▸ **Job 1**:
Answer the following from the education news roundup.
(a) How much did Bill Clinton receive in payments from Laureate Education in 2015?
(b) How many free ACT and SAT practice exams does the Army's test preparation program include?
(c) Which company is Daphne Koller leaving Coursera to join?
▸ **Job 2**:
Reproduce the education news roundup word for word from "Presidential Campaign Politics" to "sports section below.".
▸ **Job 3**:
Supply the portion of the education news roundup that follows its final line.

▸ **Document section**:

* * * * *

Originally published: Hack Education | By Audrey Watters | Aug 19, 2016
One of the big stories this week: the US Department of Education’s announcement about which “non-traditional providers” (MOOCs, coding bootcamps) will be eligible for financial aid as part of its EQUIP experiment. More details in the for-profit higher ed section below.
Via ProPublica: “New Jersey lawmakers have announced a series of measures addressing student debt issues this week, including one bill aimed at reforming the state’s controversial student loan program.” Currently, the state’s loan program does not offer any reprieve for borrowers who are unemployed or face financial struggles.
From the press release: “U.S. Department of Education Awards $300,000 to Wounded Knee District School on Pine Ridge Reservation Following Multiple Student Suicides.”
Presidential Campaign Politics
Via Inside Higher Ed: “Former President Bill Clinton received $1.1 million in payments from the for-profit college operator Laureate Education in 2015, according to tax returns released by the Hillary Clinton campaign Friday.”
Via the AP: “No evidence Trump provided child care services for employees.”
Education in the Courts
Via The Chronicle of Higher Education: “Oklahoma Wesleyan University is joining a former University of Virginia student’s lawsuit challenging the Title IX guidance of the U.S. Education Department’s Office for Civil Rights, according to court documents filed Monday.”
More on a court case filed by former student athletes against the NCAA and UNC in the sports section below.
Via Politico: “The Army wants you… to use its test prep program. That’s right, the Army has a standardized test preparation program that includes seven free ACT and SAT practice exams. It’s rolling out a social media push today using the hashtag #DontSettle4Cs to promote the program, called March2Success. It includes self-paced tutoring focused heavily on English and math that can be monitored by a teacher or parent, and has been used by 1.7 million people since 2003.”
Online Education (The Once and Future “MOOC”)
Coursera’s Daphne Koller announced in a blog post that she’s leaving the MOOC company she co-founded to work at a Alphabet (a.k.a. Google) biotech company, Calico. (Coursera’s other founder, Andrew Ng, left the startup several years ago to join the Chinese search engine Baidu. And Sebastian Thrun, who founded the rival Udacity, has left his startup and is rumored to be back in the self-driving car business.) Viva la MOOC revolution, I guess, which Koller credits herself and these others for starting out of the AI lab in Stanford. See also: “MOOCs and the Mythological Promise” by Rolin Moe.
Teach for America joins edX.
Coding Bootcamps (The Once and Future “For-Profit Higher Ed”)

* * * * *

▸ **Listed entries**:
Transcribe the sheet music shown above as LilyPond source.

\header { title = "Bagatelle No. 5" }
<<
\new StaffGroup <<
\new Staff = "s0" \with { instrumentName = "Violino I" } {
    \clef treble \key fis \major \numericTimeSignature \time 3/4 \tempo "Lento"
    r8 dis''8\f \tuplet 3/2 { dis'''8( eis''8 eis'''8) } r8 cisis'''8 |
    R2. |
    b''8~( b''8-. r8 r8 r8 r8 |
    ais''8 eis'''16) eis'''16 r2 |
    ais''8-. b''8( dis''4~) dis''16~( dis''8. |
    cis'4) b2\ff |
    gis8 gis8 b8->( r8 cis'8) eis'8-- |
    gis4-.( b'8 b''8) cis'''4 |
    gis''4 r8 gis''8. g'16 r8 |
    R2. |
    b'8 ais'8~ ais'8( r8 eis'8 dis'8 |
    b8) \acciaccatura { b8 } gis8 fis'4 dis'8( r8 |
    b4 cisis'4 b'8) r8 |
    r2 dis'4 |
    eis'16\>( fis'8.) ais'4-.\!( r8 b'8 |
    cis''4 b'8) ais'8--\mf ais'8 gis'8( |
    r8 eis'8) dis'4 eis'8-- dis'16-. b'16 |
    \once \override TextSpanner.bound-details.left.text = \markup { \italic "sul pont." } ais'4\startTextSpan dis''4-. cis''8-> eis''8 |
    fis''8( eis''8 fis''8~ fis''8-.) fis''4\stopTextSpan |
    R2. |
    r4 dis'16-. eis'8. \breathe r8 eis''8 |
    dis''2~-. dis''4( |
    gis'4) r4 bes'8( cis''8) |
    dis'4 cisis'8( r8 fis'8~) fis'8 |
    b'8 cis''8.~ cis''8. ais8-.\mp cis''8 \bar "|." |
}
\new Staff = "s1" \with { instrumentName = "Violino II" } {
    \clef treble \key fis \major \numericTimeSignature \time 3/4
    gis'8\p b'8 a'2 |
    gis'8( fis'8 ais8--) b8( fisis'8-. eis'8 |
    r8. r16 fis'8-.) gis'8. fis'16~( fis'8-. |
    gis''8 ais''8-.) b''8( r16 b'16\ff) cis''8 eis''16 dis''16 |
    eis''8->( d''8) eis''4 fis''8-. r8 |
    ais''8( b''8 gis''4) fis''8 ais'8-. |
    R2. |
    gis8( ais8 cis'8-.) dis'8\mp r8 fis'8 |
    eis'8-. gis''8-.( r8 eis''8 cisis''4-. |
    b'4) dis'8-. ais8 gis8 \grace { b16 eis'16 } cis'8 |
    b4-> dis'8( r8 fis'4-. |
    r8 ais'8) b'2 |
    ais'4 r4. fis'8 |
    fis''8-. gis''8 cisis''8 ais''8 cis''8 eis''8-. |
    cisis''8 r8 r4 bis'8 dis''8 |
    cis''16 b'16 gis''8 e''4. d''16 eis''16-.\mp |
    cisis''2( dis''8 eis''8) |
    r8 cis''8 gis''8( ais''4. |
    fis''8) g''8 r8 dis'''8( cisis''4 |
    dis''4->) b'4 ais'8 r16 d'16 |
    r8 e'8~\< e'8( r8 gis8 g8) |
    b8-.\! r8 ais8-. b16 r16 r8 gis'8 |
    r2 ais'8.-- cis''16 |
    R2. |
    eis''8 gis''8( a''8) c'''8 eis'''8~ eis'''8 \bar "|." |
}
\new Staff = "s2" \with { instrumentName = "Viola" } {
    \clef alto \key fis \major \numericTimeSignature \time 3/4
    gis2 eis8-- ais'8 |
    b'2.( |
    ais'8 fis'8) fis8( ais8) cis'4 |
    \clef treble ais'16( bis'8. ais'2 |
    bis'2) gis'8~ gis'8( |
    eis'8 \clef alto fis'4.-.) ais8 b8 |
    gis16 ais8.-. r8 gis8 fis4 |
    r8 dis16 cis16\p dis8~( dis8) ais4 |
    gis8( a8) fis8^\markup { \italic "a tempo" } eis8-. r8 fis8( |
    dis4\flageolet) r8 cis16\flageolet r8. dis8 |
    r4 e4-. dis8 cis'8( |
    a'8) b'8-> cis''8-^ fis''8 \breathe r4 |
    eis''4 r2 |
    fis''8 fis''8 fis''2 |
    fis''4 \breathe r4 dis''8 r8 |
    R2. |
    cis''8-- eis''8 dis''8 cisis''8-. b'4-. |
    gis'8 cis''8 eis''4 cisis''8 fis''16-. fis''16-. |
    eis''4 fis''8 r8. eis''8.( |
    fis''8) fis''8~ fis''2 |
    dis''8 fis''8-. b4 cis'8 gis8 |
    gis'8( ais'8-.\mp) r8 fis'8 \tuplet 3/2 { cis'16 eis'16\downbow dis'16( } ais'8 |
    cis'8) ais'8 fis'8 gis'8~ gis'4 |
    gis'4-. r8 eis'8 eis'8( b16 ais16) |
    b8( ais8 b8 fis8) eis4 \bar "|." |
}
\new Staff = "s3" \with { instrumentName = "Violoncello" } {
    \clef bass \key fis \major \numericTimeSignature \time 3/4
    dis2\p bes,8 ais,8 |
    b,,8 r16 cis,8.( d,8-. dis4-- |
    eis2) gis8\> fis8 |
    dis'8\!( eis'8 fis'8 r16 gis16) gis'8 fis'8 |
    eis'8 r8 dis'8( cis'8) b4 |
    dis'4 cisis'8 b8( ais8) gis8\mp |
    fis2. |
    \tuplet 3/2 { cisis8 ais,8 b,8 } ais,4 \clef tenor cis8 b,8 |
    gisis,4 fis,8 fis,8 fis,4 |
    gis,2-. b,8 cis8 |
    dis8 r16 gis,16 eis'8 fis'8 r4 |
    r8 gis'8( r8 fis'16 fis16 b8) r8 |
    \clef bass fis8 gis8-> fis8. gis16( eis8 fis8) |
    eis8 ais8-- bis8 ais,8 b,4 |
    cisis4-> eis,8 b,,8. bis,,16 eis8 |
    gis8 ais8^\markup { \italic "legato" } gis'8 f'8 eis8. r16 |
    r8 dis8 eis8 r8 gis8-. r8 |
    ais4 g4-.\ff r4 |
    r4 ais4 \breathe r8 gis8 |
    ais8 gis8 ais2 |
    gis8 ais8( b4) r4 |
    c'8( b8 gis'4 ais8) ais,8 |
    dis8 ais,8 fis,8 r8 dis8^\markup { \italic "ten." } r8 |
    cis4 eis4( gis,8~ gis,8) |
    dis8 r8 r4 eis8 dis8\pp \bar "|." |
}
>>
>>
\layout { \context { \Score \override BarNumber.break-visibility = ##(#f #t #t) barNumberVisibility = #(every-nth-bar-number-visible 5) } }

* * * * *

▸ **Exercise response 1**:
(a) $1.1 million
(b) Seven
(c) Calico, an Alphabet biotech company

▸ **Exercise response 2**:
Presidential Campaign Politics
Via Inside Higher Ed: “Former President Bill Clinton received $1.1 million in payments from the for-profit college operator Laureate Education in 2015, according to tax returns released by the Hillary Clinton campaign Friday.”
Via the AP: “No evidence Trump provided child care services for employees.”
Education in the Courts
Via The Chronicle of Higher Education: “Oklahoma Wesleyan University is joining a former University of Virginia student’s lawsuit challenging the Title IX guidance of the U.S. Education Department’s Office for Civil Rights, according to court documents filed Monday.”
More on a court case filed by former student athletes against the NCAA and UNC in the sports section below.

▸ **Exercise response 3**:
The US Department of Education has selected eight higher ed institutions and eight “non-traditional providers” that will work as partners to pilot the DoE’s new EQUIP experiment, meaning that students will be able to receive federal financial aid for coding bootcamps, MOOCs, and the like. Each partner has a “quality assurance entity” (one of which is Entangled Solutions, a venture fund run by Paul Freedman, who was investigated by the Justice Department regarding a partnership between his for-profit company and a university. Seems like solid oversight!) More on the news via the usual suspects: The Chronicle of Higher Education, Inside Higher Ed, and Edsurge. Good thing there haven’t been any problems with for-profit higher ed and exploitation of financial aid, otherwise this would all seem like a terrible idea.
“Coding Boot Camps Attract Tech Companies,” says The Wall Street Journal in a story that contains this gem:
Google, which has hired workers from Flatiron and other academies, recently studied the efficacy of coding camps. The company found that while the camps have shown promise, most of their graduates weren’t prepared for software engineering without additional training or prior experience, Maggie Johnson, Google’s director of education and university relations, said in an email.
“Can You Buy a New Job?” asks Bloomberg, with an interview with General Assembly’s Jake Schwartz.
OK, it’s not a coding bootcamp. (OR IS IT!?) But via The LA Times: “In Santa Monica, parents are paying $1,000 for a boot camp to get their kids ready for kindergarten.”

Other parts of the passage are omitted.